Excerpt

I am a very bad GPU manufacturer. I don't even know where to begin. I have no distributor of silicon, if I were to solder a chip together it would be 12ft by 12ft big and it wouldn't work. It would probably start fire to my house. Don't ever by erocker brand GPU's. :shadedshu


----------



## sneekypeet (Jul 3, 2009)

if you made one I would buy it and put it on a shelf, just to say I owned a HUGE bit of PC tech.


----------



## imperialreign (Jul 3, 2009)

Weer said:


> You're docking the company that owns the majority of the market for something that happened 8 years ago, back in its and the market's infancy? Dude..





yeah - it might've been years ago, but their support system hasn't changed much in my opinion over the years . . . don't know about you, but if you were big into tech during those days, it was a completely different story than how things are now.

it takes A LOT of ballz on a companies part to buy out a competitor, and then just completely drop all product support.

And we weren't even told - not until 3DFX owners started wondering where our new driver updates were . . . or those who called tech support for issues . . . only to find out "we don't support 3DFX products."


Asides, I've had issues with theire tech support over the years (as my father and some buddies have owned green products), and nVidia aren't all that support happy . . . I place them on-par with Creative's support, in-so-far as their quality.


----------



## W1zzard (Jul 3, 2009)

uh .. there are only two gpu manufacturers .. tsmc and intel (omitting lesser gpus)


----------



## Weer (Jul 3, 2009)

erocker said:


> I am a very bad GPU manufacturer. I don't even know where to begin. I have no distributor of silicon, if I were to solder a chip together it would be 12ft by 12ft big and it wouldn't work. It would probably start fire to my house. Don't ever by erocker brand GPU's. :shadedshu



Now you tell me! I already have a multi-million dollar advertising campaign launched, apaches raining leaflets onto condensed suburban areas, gangs tagging fat burners in two-color throw-ups on railroad tracks, sub-subliminal messages transmitted via Micheal Jackson memorial specials, and my own dish network complete with 700 channels of erocker goodness.

Aim of the exercise
Copy out the whole forum thread on GPU makers above, word for word.

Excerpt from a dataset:
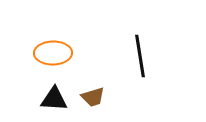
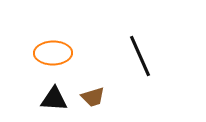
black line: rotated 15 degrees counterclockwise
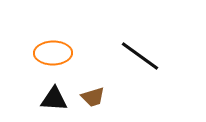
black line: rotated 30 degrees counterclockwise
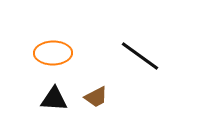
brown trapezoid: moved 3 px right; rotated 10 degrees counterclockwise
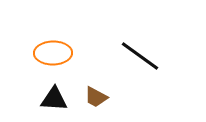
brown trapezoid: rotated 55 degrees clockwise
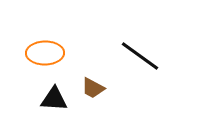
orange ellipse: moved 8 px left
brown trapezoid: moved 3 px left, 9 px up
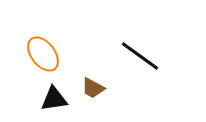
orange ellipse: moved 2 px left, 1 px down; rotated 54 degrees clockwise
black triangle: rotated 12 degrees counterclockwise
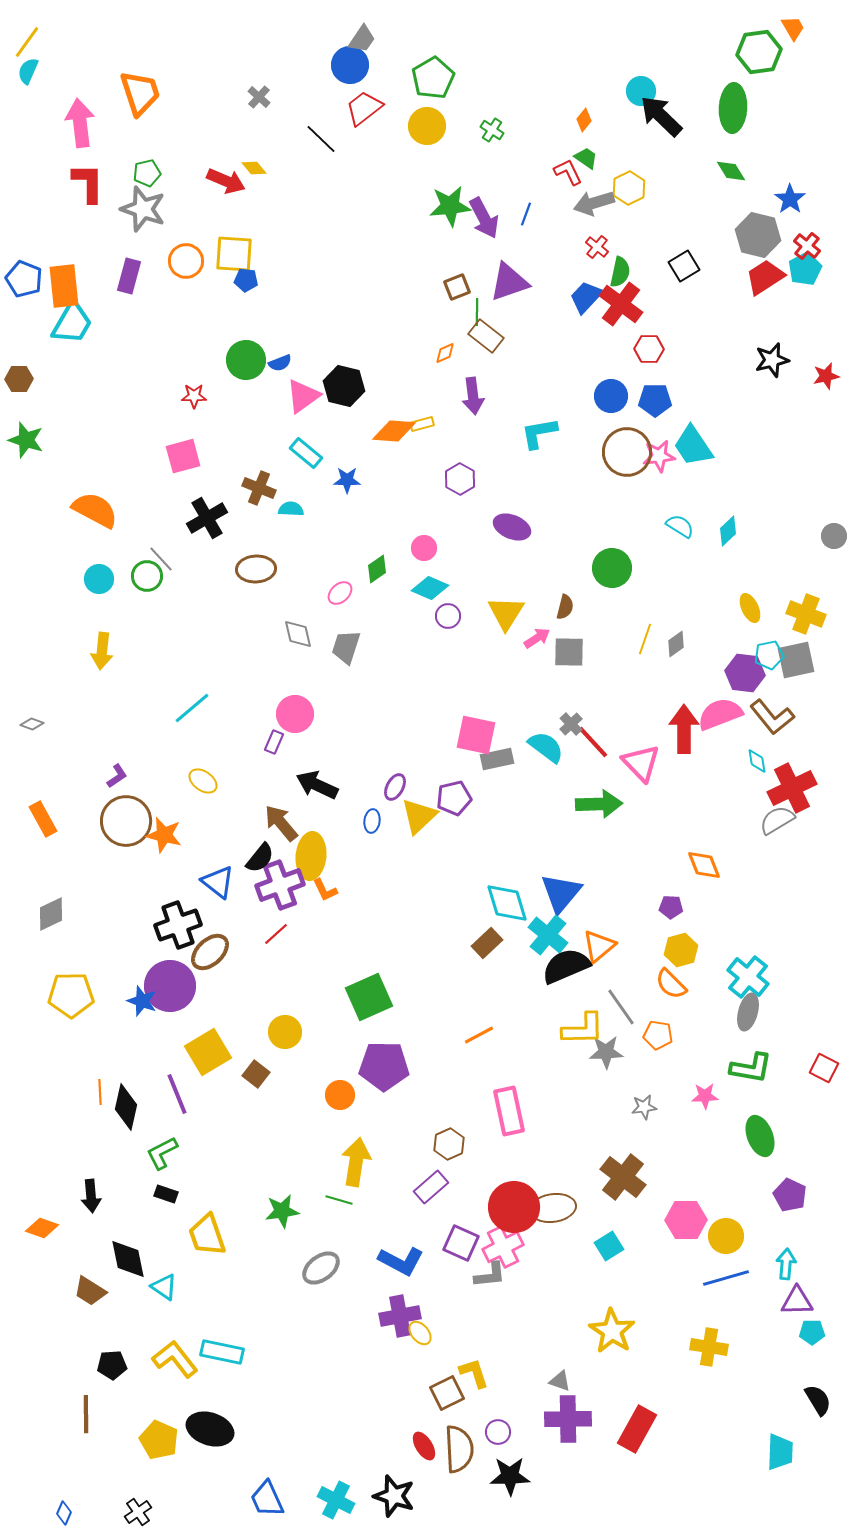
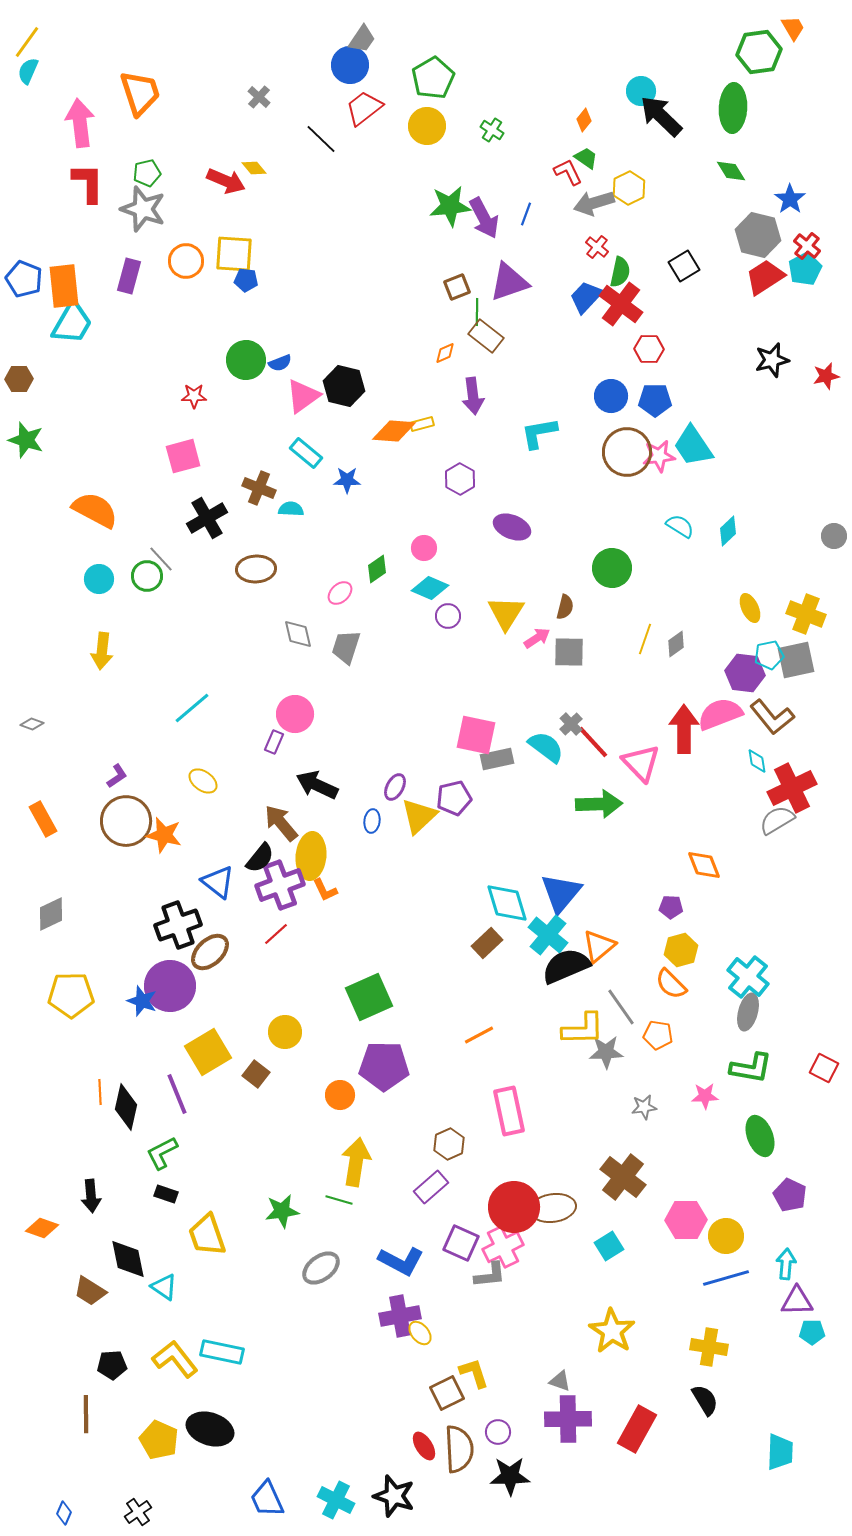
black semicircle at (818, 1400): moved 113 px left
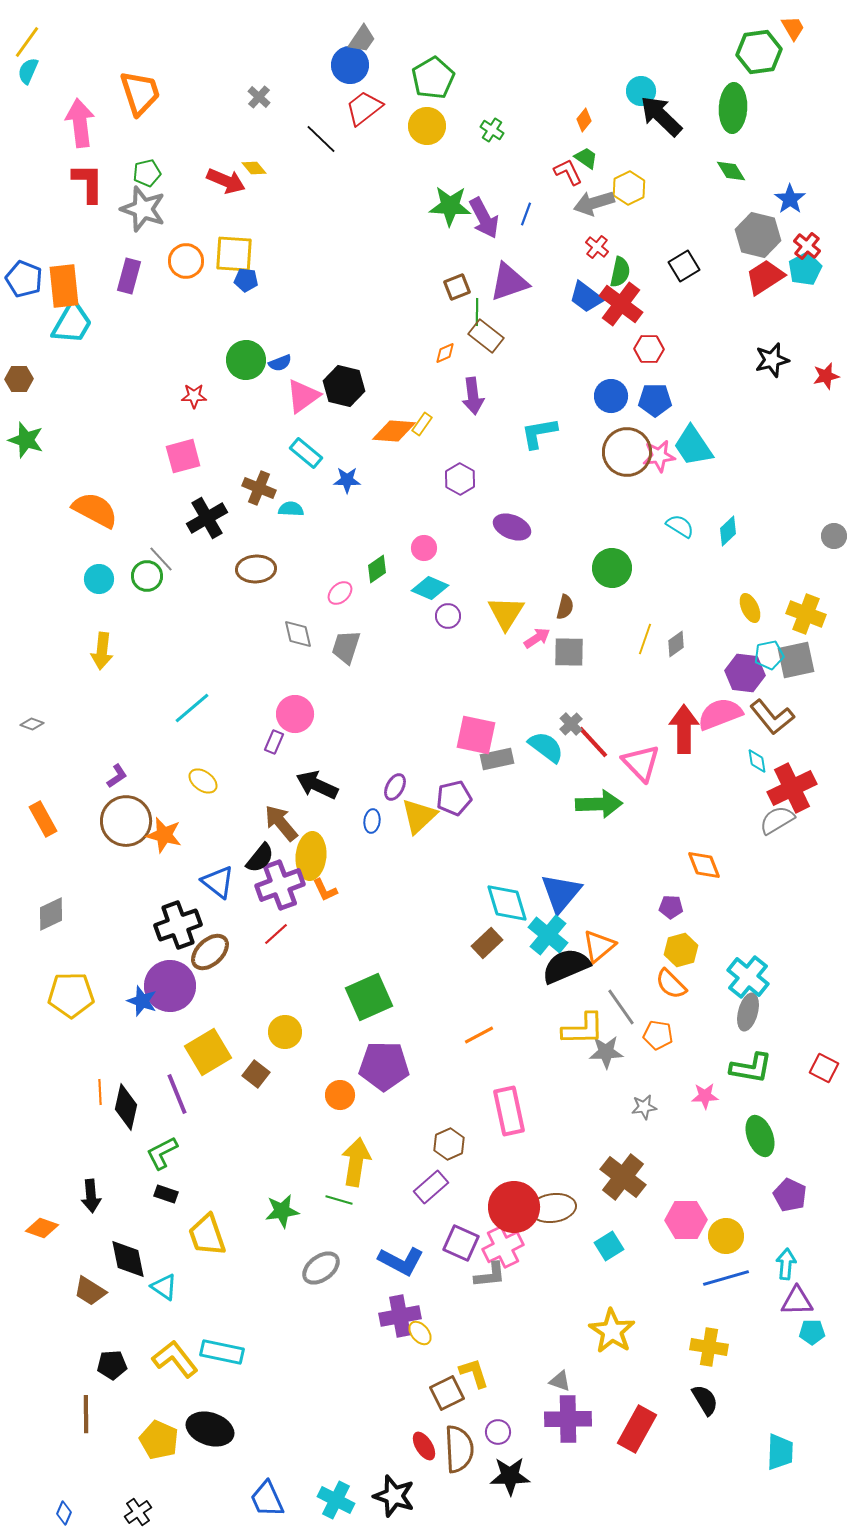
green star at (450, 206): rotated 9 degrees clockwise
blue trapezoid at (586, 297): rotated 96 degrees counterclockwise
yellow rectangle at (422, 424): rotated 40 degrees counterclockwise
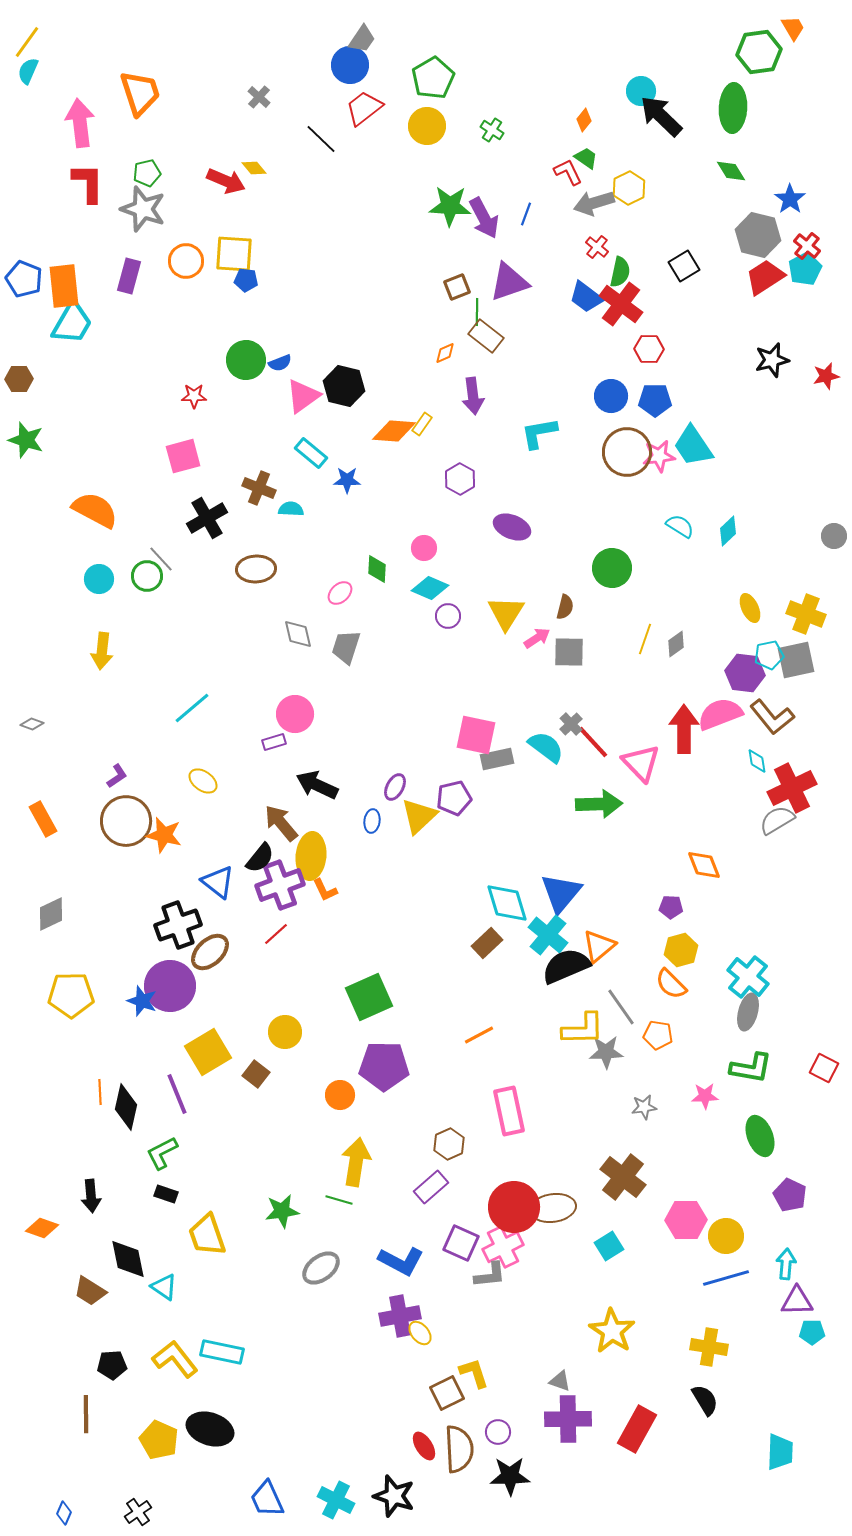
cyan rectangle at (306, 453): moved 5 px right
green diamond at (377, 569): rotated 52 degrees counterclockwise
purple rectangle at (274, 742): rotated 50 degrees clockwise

Expected answer
I am a very bad GPU manufacturer. I don't even know where to begin. I have no distributor of silicon, if I were to solder a chip together it would be 12ft by 12ft big and it wouldn't work. It would probably start fire to my house. Don't ever by erocker brand GPU's. :shadedshu


----------



## sneekypeet (Jul 3, 2009)

if you made one I would buy it and put it on a shelf, just to say I owned a HUGE bit of PC tech.


----------



## imperialreign (Jul 3, 2009)

Weer said:


> You're docking the company that owns the majority of the market for something that happened 8 years ago, back in its and the market's infancy? Dude..





yeah - it might've been years ago, but their support system hasn't changed much in my opinion over the years . . . don't know about you, but if you were big into tech during those days, it was a completely different story than how things are now.

it takes A LOT of ballz on a companies part to buy out a competitor, and then just completely drop all product support.

And we weren't even told - not until 3DFX owners started wondering where our new driver updates were . . . or those who called tech support for issues . . . only to find out "we don't support 3DFX products."


Asides, I've had issues with theire tech support over the years (as my father and some buddies have owned green products), and nVidia aren't all that support happy . . . I place them on-par with Creative's support, in-so-far as their quality.


----------



## W1zzard (Jul 3, 2009)

uh .. there are only two gpu manufacturers .. tsmc and intel (omitting lesser gpus)


----------



## Weer (Jul 3, 2009)

erocker said:


> I am a very bad GPU manufacturer. I don't even know where to begin. I have no distributor of silicon, if I were to solder a chip together it would be 12ft by 12ft big and it wouldn't work. It would probably start fire to my house. Don't ever by erocker brand GPU's. :shadedshu



Now you tell me! I already have a multi-million dollar advertising campaign launched, apaches raining leaflets onto condensed suburban areas, gangs tagging fat burners in two-color throw-ups on railroad tracks, sub-subliminal messages transmitted via Micheal Jackson memorial specials, and my own dish network complete with 700 channels of erocker goodness.